As our scripts/install-dev.sh
does not yet provide an “agent-only” installation mode,
you need to manually perform the same repository cloning along with the pyenv, Python, and Pants setup procedures as the script does.
Note
Since we use the mono-repo for the core packages, there is no way to separately clone the agent sources only. Just clone the entire repository and configure/execute the agent only. Ensure that you also pull the LFS files and submodules when you manually clone it.
Once your pants
is up and working, run pants export
to populate virtualenvs and install dependencies.
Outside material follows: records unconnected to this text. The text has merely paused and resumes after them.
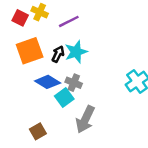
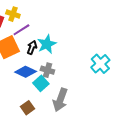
purple line: (69, 21) -> (21, 30), moved
brown square: (38, 131) -> (27, 108), moved

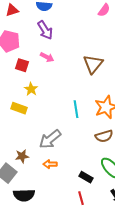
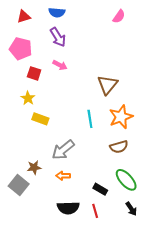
brown triangle: (93, 64) -> (108, 85), moved
yellow star: (31, 89) -> (28, 98), moved
yellow rectangle: (19, 108) -> (40, 119), moved
black semicircle: (24, 195) -> (68, 208), moved

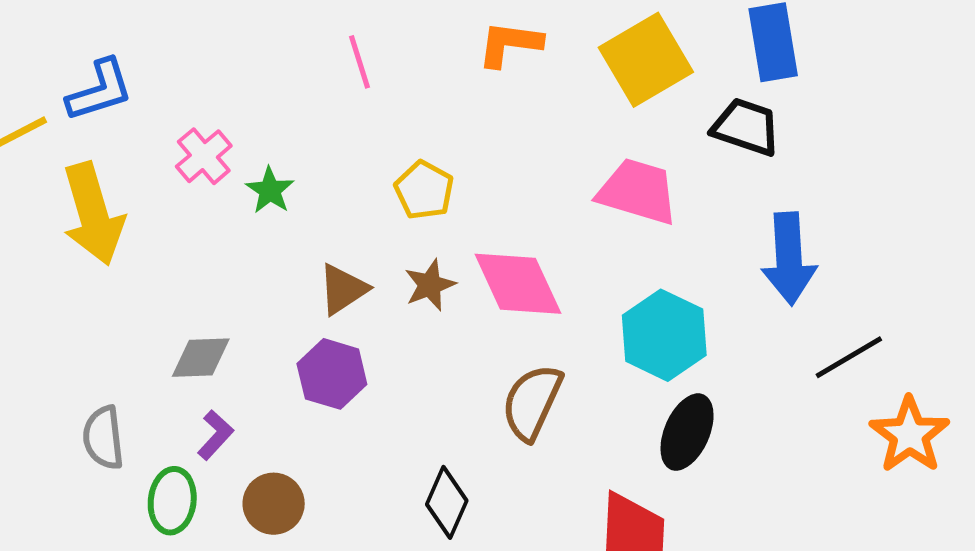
Then start to configure agent.toml
by copying it from configs/agent/halfstack.toml as follows:
agent.toml
[etcd].addr.host
: Replace withMANAGER_IP
[agent].rpc-listen-addr.host
: Replace withAGENT_IP
[container].bind-host
: Replace withAGENT_IP
[watcher].service-addr.host
: Replace withAGENT_IP
where AGENT_IP
is an IP address of this agent node accessible from the manager and MANAGER_IP
is an IP address of the manager node accessible from this agent node.
Now execute ./backend.ai ag start-server
to connect this agent node to an existing manager.
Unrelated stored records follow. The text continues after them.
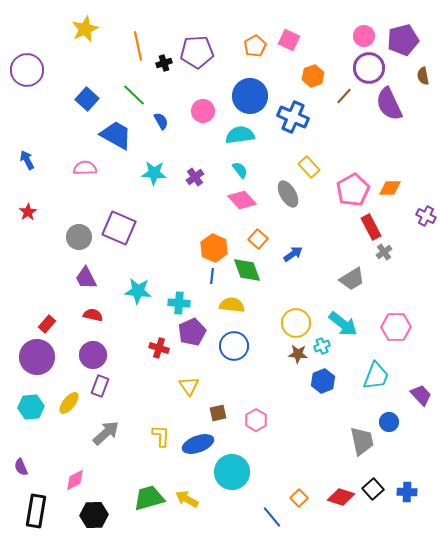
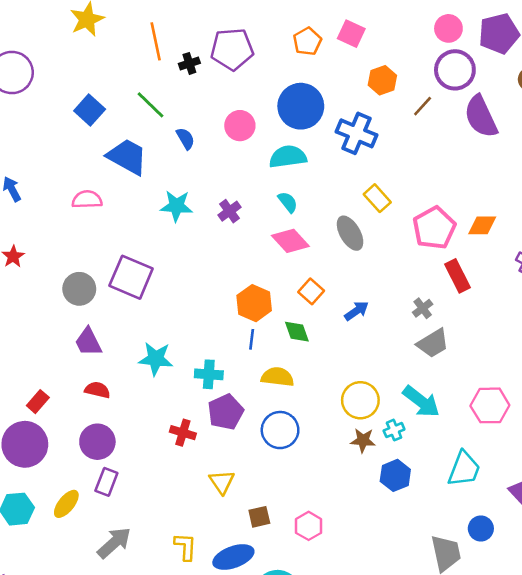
gray cross: (384, 252) -> (423, 308), moved
green diamond: (247, 270) -> (297, 332), size x0.7

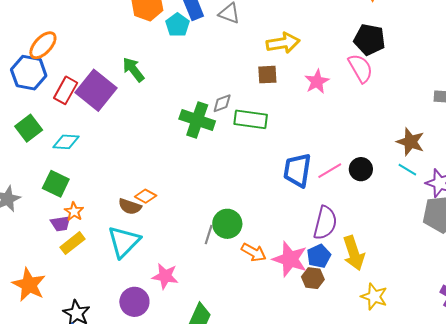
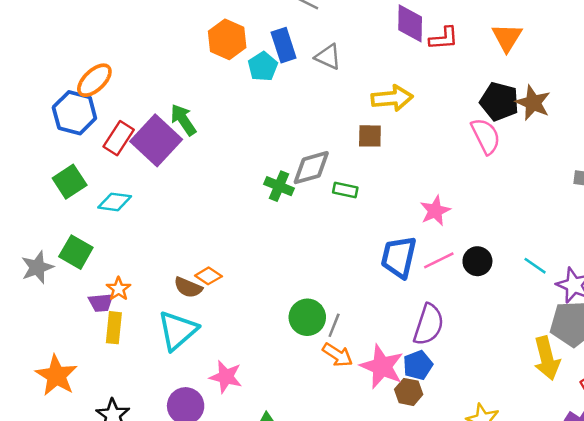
green arrow: (133, 70) -> (183, 120), moved
pink star: (317, 82) -> (435, 211), moved
gray diamond: (222, 103) -> (311, 168), size x1.6
green rectangle: (251, 119) -> (345, 190), size x0.6
green cross: (197, 120) -> (279, 186), size x0.7
brown star: (410, 142) -> (533, 103), moved
green square: (56, 184) -> (76, 252), moved
gray line: (209, 235) -> (334, 325), moved
yellow rectangle: (72, 243) -> (114, 328), turned -50
yellow arrow: (354, 253) -> (547, 358), moved

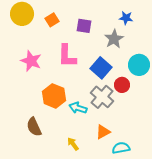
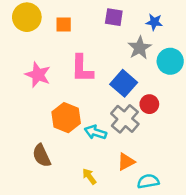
orange square: (52, 20) -> (64, 25), turned 32
purple square: (84, 26) -> (114, 17), moved
cyan circle: (139, 65) -> (170, 61), moved

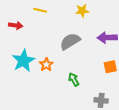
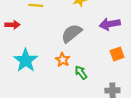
orange star: (46, 65) -> (63, 60), moved

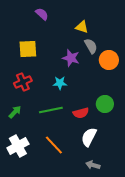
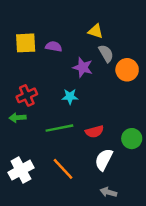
purple semicircle: (42, 14) -> (54, 46), moved, turned -32
yellow square: (28, 49) -> (26, 43), moved
green circle: (105, 104) -> (132, 139), moved
green arrow: (15, 112) -> (17, 118), moved, turned -136

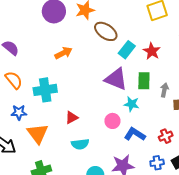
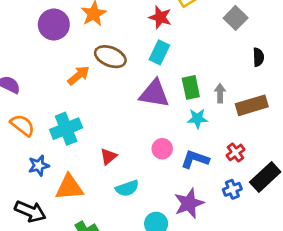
brown ellipse: (106, 31) -> (110, 57), moved
red star: (152, 51) -> (160, 17), moved
cyan star: (132, 104) -> (197, 119), moved
orange triangle: (38, 134) -> (69, 187), turned -45

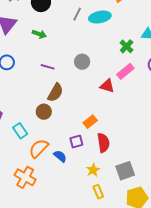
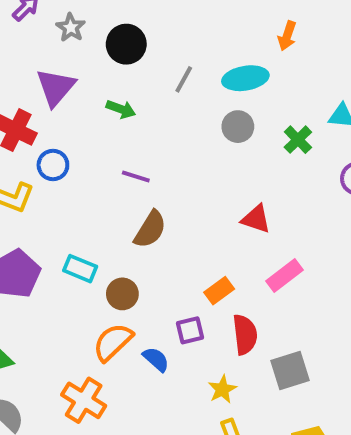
gray line: (77, 14) -> (184, 79), moved
gray circle: (82, 62) -> (238, 127), moved
pink rectangle: (125, 71) -> (284, 275), moved
brown circle: (44, 112) -> (122, 294), moved
cyan rectangle: (20, 131) -> (80, 269), moved, turned -35
gray square: (125, 171) -> (290, 370), moved

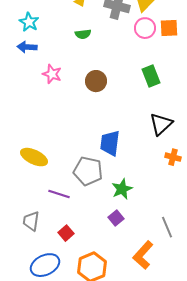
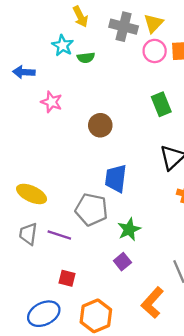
cyan star: (29, 22) -> (63, 45), moved
brown circle: (96, 81) -> (100, 125), moved
gray trapezoid: (31, 221) -> (28, 234), moved
red square: (66, 233) -> (67, 278), turned -35

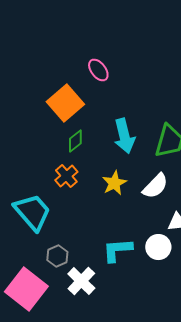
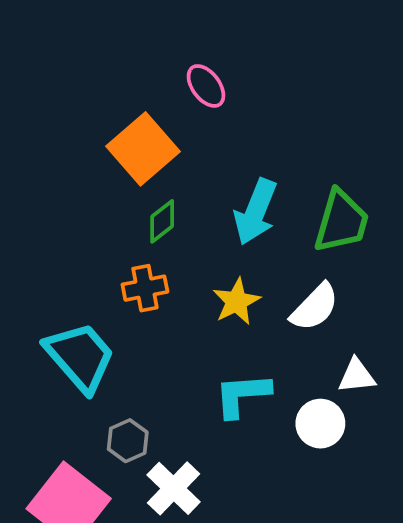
cyan arrow: (124, 136) -> (256, 212), turned 36
orange cross: (66, 176) -> (145, 288), turned 30
cyan L-shape: (117, 250) -> (242, 395), moved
We assume that the agent and manager nodes reside in a same local network, where all TCP ports are open to each other.
If this is not the case, you should configure firewalls to open all the port numbers appearing in agent.toml
.
There are more complicated setup scenarios such as splitting network planes for control and container-to-container communications, but we provide assistance with them for enterprise customers only.
Setting Up Accelerators
Ensure that your accelerator is properly set up using vendor-specific installation methods.
Clone the accelerator plugin package into plugins
directory if necessary or just use one of the already existing one in the mono-repo.
You also need to configure agent.toml
’s [agent].allow-compute-plugins
with the full package path (e.g., ai.backend.accelerator.cuda_open
) to activate them.
Configuring Overlay Networks for Multi-node Training (Optional)
Note
All other features of Backend.AI except multi-node training work without this configuration. The Docker Swarm mode is used to configure overlay networks to ensure privacy between cluster sessions, while the container monitoring and configuration is done by Backend.AI itself.
Currently the cross-node inter-container overlay routing is controlled via Docker Swarm’s overlay networks. In the manager, you need to create a Swarm. In the agent nodes, you need to join the Swarm. Then restart all manager and agent daemons to make it working.